• [Data for this exercise]:
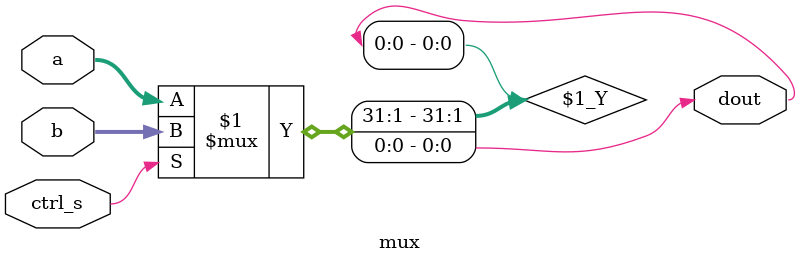
<source format=v>
module mux #(parameter WIDTH = 32) (a, b, ctrl_s, dout);
	input 	[WIDTH - 1:0] 	a;
	input 	[WIDTH - 1:0] 	b;
	input 		ctrl_s;

	output 		dout;

	assign dout = ctrl_s? b: a;

endmodule // Multiplexer;

</source>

• [Work item]: Output the data exactly as it appears. The pictures do not belong in it.

• [Your response]:
<source format=v>
module mux #(parameter WIDTH = 32) (a, b, ctrl_s, dout);
	input 	[WIDTH - 1:0] 	a;
	input 	[WIDTH - 1:0] 	b;
	input 		ctrl_s;

	output 		dout;

	assign dout = ctrl_s? b: a;

endmodule // Multiplexer;

</source>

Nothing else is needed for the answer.